In this final step, let’s verify if the secret was correctly used during the build:

$ docker run --rm my_image cat /tmp/secret_output && echo
super-secret-value

The above output proves everything worked correctly, since we can see the secret value printed in the console. To clarify, the && echo command introduces a newline after the output.

Let’s note that the secret isn’t stored in the final image; it’s only available during the build process.

4. Troubleshooting Common Issues

Although the process usually goes smoothly, we may occasionally encounter problems. Let’s look at a few of the most common issues and how to tackle them.

4.1. Secret Not Available During Build

If the secret is unavailable during the build, then Docker can’t access it while building the image.

Now, this issue may arise if BuildKit isn’t enabled. The –secret flag only works with BuildKit, a new and advanced Docker build system. As a consequence, if BuildKit isn’t enabled, Docker fails to recognize the –secret flag, and the secret isn’t passed in. So, we can ensure that we use DOCKER_BUILDKIT=1 before the build command to enable BuildKit.

We may also experience this issue when we store the secret in an environment variable after running the docker build command. So, we need to set the environment variable first and then confirm that it’s set:

$ echo $MY_SECRET
super-secret-value

If the output is empty, the build doesn’t receive the secret.

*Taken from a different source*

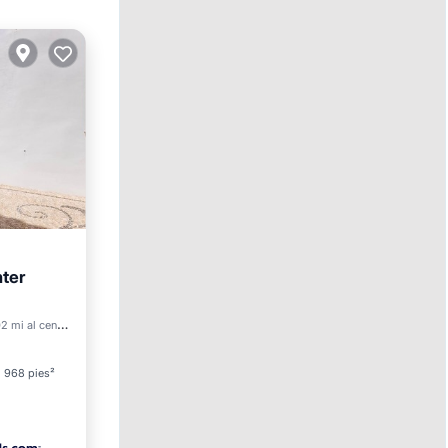
ter
2 mi al centro
et
968 pies²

Also, an incorrect id value can cause this issue. In the build command defined in subsection 3.3, Docker takes the value from the environment variable MY_SECRET and assigns it the label my_secret. Meanwhile, in the Dockerfile defined in sub-section 3.2, we instruct Docker to use the secret with the label my_secret. Therefore, we need to ensure that the id in the Dockerfile matches the id in the build command.

4.2. Secret Accidentally Stored in Image

This issue occurs if the secret value is present in the final image.

For this, we can ensure that secrets are only utilized in intermediate build steps. To explain, this means using the secret only in temporary commands that don’t create a new image layer:

RUN echo "$MY_SECRET" > /app/config

So, we need to avoid a command like the one above, because it causes the secret to persist in the image.

Alternatively, we can ensure that secrets are only temporarily accessible and can’t be copied to later layers using –mount=type=secret.

Finally, we can verify that no build steps include commands that explicitly copy a secret file into the image:

COPY secret_file /app/config

Above, if secret_file contains sensitive information, it’s embedded in the image layers, making it retrievable.

5. Conclusion

In this article, we discussed adding a secret to docker build from an environment variable.

First, we defined the secret as an environment variable. Next, we created a Dockerfile and leveraged Docker BuildKit’s –secret flag to build the Docker image. From this, we managed to introduce our secret into the build process without exposing it in the final image. Additionally, we managed to troubleshoot a few common mistakes, ensuring that secrets are not mistakenly stored in the final image.

​​​​​It’s essential to pass a secret securely to docker build to maintain an application’s security. Hence, adding this concept to our Docker workflows can be useful.